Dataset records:
══════════════════════════════

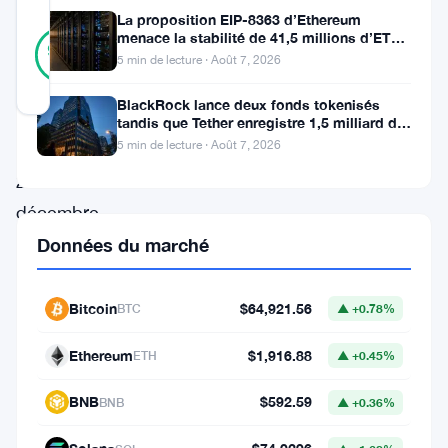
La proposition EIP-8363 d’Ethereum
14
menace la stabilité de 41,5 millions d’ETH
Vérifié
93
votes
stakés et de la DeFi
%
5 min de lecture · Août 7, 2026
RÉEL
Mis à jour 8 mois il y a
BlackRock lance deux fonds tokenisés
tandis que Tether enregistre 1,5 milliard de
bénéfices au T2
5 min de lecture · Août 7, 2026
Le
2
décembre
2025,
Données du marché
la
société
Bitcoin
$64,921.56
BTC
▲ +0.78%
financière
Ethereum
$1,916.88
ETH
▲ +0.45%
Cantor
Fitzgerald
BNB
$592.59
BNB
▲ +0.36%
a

══════════════════════════════

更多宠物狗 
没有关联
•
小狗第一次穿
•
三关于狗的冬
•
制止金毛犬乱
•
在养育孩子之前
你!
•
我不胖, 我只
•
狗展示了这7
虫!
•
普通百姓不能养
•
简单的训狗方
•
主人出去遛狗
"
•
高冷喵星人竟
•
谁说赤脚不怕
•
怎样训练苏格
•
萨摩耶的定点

══════════════════════════════

Report all lines above with "Ethereum".

La proposition EIP-8363 d’Ethereum
Ethereum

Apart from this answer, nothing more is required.